Looks like an old settling tank. Should work fine. Fill it from the extractor and let it sit overnight. Skim off anything weird from the top of it in the morning and start bottling.


----------



## virginiawolf (Feb 18, 2011)

Hi Bleemus, Great, Thank You, This will be the first year I take any honey so I am getting things organized to do it. I was wondering about this dispenser. A friend of mine is going to extract their honey with me as well so I am trying to read around about the equipment I have and what not. I have a galvanized extractor that I read up on that is old school. It will be fun to put it to use. Apparently this galvanized stuff was where it was at back in the day.
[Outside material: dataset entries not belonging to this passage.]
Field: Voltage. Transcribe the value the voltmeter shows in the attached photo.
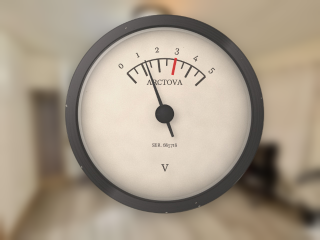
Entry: 1.25 V
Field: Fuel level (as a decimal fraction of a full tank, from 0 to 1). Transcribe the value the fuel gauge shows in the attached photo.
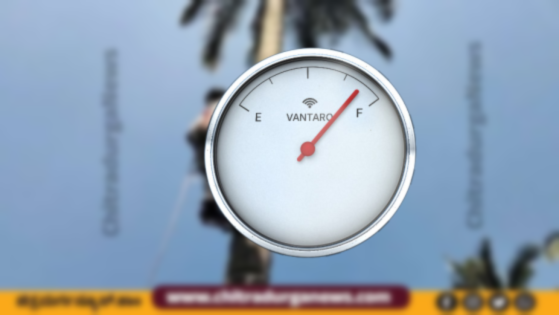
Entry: 0.875
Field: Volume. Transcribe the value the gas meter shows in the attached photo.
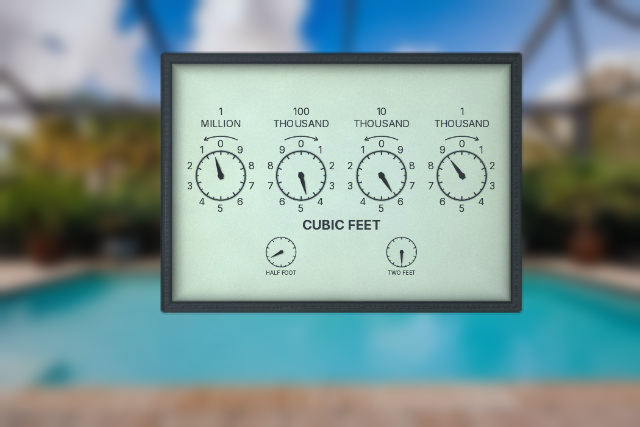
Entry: 45900 ft³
It looks to have held up well.  

Here is a picture of the extractor.


----------



## Lburou (May 13, 2012)

I had one (extractor) that looked like that in 1977....But, it wasn't painted. Good tool for sure.


----------



## Larry S (Feb 5, 2012)

It looks like a cream seperator.
My dad used one on the farm when he started selling cream because the price of milk was so low

Larry S.


----------



## 500592 (May 8, 2012)

The dispenser is copper


----------



## virginiawolf (Feb 18, 2011)

Thank You for the responses. 
I took a second look at the dispenser. It has a pat Jan 1 1884 on it so I looked it up. I couldn't find anything specific on it but I found some other items that were related to Ice and Ice cream so I could imagine it being in the dairy/cream arena Larry S. Good Call! 

I also found some similar things on Ebay that were water coolers but the finish was a bit different but close. On the metal type I was thinking it is galvanized with zinc plating not copper but I'm really not certain. The galvanized stuff I saw that was old had a misty white look to it and the finish on this does seem different so maybe it is a copper 500592. It just isn't the type of copperstyles I am used to. It has a bit of surface rust as opposed to green oxidation. 

Extracting back in the 70s sounds like good times Lbouro. I was little back then but I remember the 70s rather fondly. I'm glad that you said the extractor is good It will be fun to put it to use.

Here is a close up of that Patent info and of the finish. This old stuff is neat.


----------



## virginiawolf (Feb 18, 2011)

We extracted. The extractor worked well and so did the dispenser  I could have filtered the honey more but it is pretty nice.
It was alot of work and took a while but overall rather fun.  Here's pics. Thanks everyone for helping me feel comfortable with the equipment I had.


----------



## berkshire bee (Jan 28, 2007)

Looks very nice. Congratulations on your success.


----------